Menurut dia kecaman dunia internasional hanya untuk menyelamatkan warga negara mereka saja. Harusnya negara yang warganya dihukum mati di Indonesia karena kasus narkoba bersyukur.
"Harusnya mereka bersyukur, kenapa barang bukti tidak ditangkap mereka, malah ditangkap di bandara kita? Kan lolosnya dari bandara mereka? Pihak yang menentang biarkan saja," ungkap Asep.
Kecuali bila korban penyalahgunaan narkoba tentunya harus direhabilitasi. Tetapi bila pengedar atau kurir tentu hukum harus ditegakkan. "Kalau ada yang ngedarin ya dihukum. Kurir juga. Kan pesuruh. Kenapa tidak? Kalau bawanya banyak," ungkapnya.
Kata Asep, menjadi aneh jika ada warga asing menjadi kurir narkoba dan ketika tertangkap mereka beralasan hanya mengantarkan barang dari luar ke Indonesia. Tujuan orang ke sebuah negara jelas memiliki tujuan.

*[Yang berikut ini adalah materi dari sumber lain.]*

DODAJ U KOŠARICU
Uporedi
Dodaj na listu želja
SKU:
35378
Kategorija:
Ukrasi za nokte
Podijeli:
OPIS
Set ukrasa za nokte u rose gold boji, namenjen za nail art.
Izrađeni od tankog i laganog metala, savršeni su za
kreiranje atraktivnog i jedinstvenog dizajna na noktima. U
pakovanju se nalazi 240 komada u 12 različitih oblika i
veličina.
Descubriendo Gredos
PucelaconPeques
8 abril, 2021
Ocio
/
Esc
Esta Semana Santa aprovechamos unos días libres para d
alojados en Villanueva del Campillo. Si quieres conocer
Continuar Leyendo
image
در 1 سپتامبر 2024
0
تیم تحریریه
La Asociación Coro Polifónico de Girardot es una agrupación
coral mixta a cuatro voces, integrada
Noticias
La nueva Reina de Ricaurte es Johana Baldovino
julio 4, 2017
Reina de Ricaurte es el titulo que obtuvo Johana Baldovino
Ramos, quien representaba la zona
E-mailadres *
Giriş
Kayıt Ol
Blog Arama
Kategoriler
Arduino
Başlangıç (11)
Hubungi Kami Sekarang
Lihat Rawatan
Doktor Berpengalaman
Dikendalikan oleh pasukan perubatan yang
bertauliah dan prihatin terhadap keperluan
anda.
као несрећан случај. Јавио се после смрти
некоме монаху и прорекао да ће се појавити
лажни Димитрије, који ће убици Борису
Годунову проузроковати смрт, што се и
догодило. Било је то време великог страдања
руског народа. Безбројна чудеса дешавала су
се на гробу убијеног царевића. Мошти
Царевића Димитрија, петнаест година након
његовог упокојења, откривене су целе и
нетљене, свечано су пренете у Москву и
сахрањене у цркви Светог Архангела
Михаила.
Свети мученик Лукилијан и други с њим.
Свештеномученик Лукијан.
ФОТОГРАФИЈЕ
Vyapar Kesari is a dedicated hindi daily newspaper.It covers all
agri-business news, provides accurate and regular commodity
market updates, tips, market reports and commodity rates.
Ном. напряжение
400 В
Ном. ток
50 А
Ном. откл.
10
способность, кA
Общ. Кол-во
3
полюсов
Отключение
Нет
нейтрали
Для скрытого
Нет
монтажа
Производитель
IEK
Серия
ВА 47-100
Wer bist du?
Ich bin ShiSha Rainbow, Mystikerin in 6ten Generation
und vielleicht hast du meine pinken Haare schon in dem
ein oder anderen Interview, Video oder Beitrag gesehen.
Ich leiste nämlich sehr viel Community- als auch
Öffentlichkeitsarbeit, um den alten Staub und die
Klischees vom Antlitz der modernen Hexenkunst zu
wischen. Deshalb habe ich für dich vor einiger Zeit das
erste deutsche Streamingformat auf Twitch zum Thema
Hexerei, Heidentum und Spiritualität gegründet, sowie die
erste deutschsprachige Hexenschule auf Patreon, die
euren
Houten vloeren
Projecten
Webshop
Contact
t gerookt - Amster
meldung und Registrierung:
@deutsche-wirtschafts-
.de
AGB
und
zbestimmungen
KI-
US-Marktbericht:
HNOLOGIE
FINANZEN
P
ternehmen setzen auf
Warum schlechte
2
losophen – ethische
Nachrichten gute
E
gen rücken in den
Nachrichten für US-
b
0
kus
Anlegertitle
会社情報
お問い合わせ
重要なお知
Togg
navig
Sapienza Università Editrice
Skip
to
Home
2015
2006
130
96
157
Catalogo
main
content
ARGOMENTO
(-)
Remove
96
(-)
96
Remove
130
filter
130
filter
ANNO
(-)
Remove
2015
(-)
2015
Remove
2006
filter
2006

Seperti yang terjadi pada terpidana mati Mary Jane asal Filipina yang selamat dari eksekusi mati karena pelaku perdagangan manusia untuk Merry Jane menyerahkan diri.
"Tapi proses hukum di Indonesia sudah selesai untuk eksekusi, tidak berpengaruh. Misalnya, Filipina menyatakan dia korban trafficking, proses kita sudah selesai penyelidikan sampai eksekusi. Putusan mati kita tidak bisa diubah sama putusan negara asing apapun bentuknya," ungkapnya.
Tidak ada alasan lagi bagi pemerintah untuk tidak menggelar eksekusi begitu juga terhadap terpidana lainnya Serge Atlaoui asal Prancis. "‪Ini proses pidana dari penyidikan sampai eksekusi. TUN itu objeknya putusan TUN, akal-akalan saja itu," ungkapnya.